### Requirement:
The answer must consist of each line below that contains the string "pixels".

### Given data:
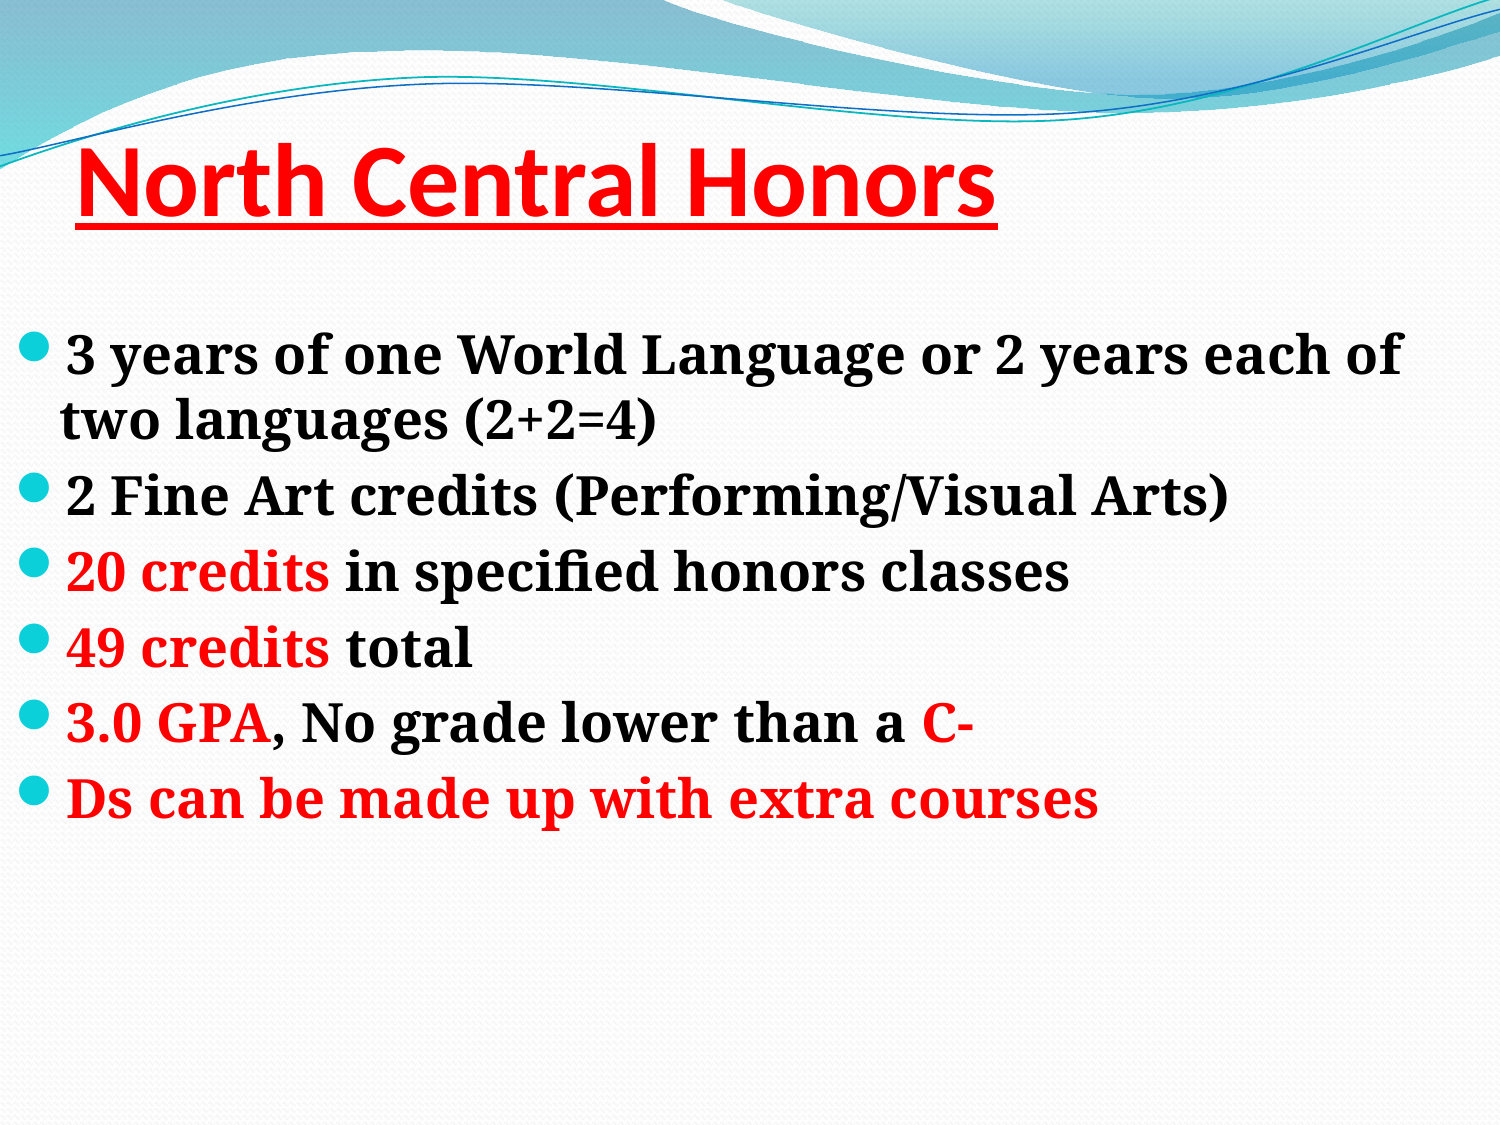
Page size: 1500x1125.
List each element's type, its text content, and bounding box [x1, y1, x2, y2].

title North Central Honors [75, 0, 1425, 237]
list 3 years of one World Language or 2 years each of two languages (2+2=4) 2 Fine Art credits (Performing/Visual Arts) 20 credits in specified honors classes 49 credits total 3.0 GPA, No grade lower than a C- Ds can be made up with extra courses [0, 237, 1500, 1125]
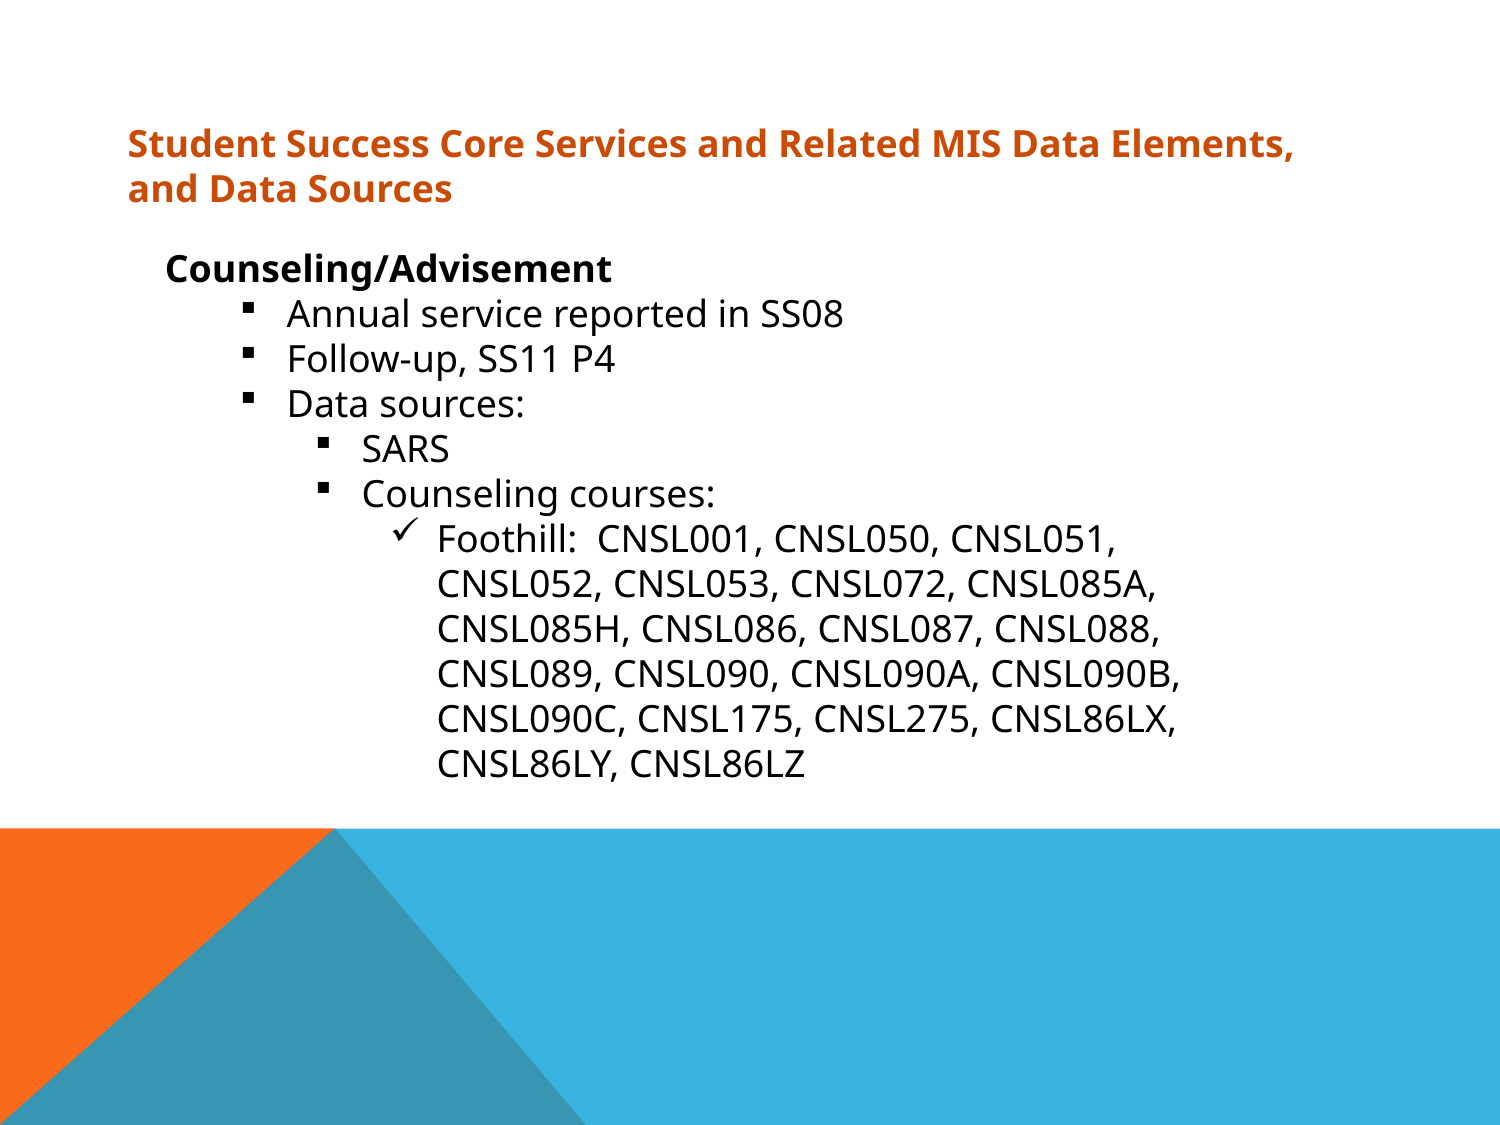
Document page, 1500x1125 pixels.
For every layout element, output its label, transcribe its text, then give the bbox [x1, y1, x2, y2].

--

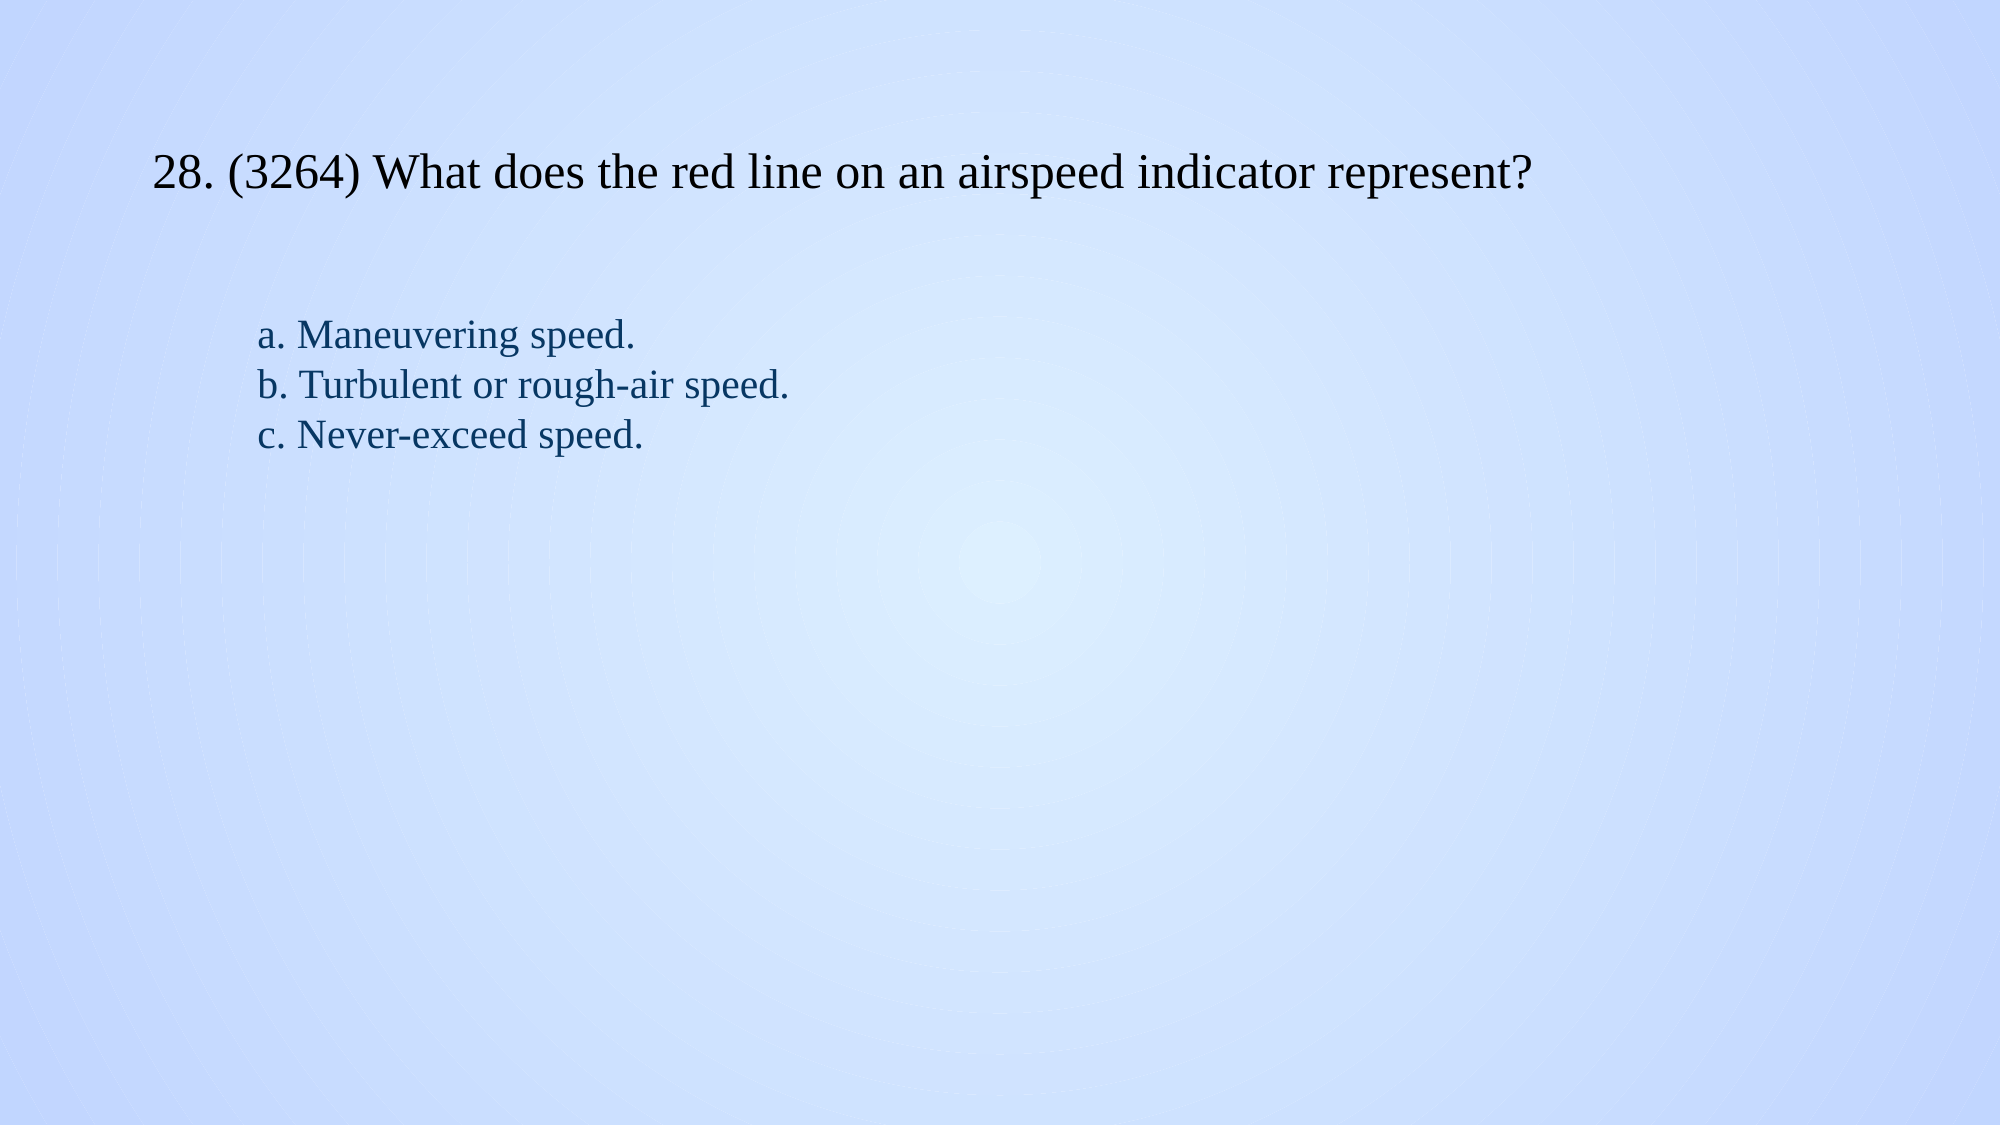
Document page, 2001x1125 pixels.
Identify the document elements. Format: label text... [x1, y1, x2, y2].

==

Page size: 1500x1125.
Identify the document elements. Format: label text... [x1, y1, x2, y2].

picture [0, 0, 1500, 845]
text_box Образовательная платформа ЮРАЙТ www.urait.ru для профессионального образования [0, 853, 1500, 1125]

### Problem solution:
Document page, 1500x1125 pixels.
Document page, 2001x1125 pixels.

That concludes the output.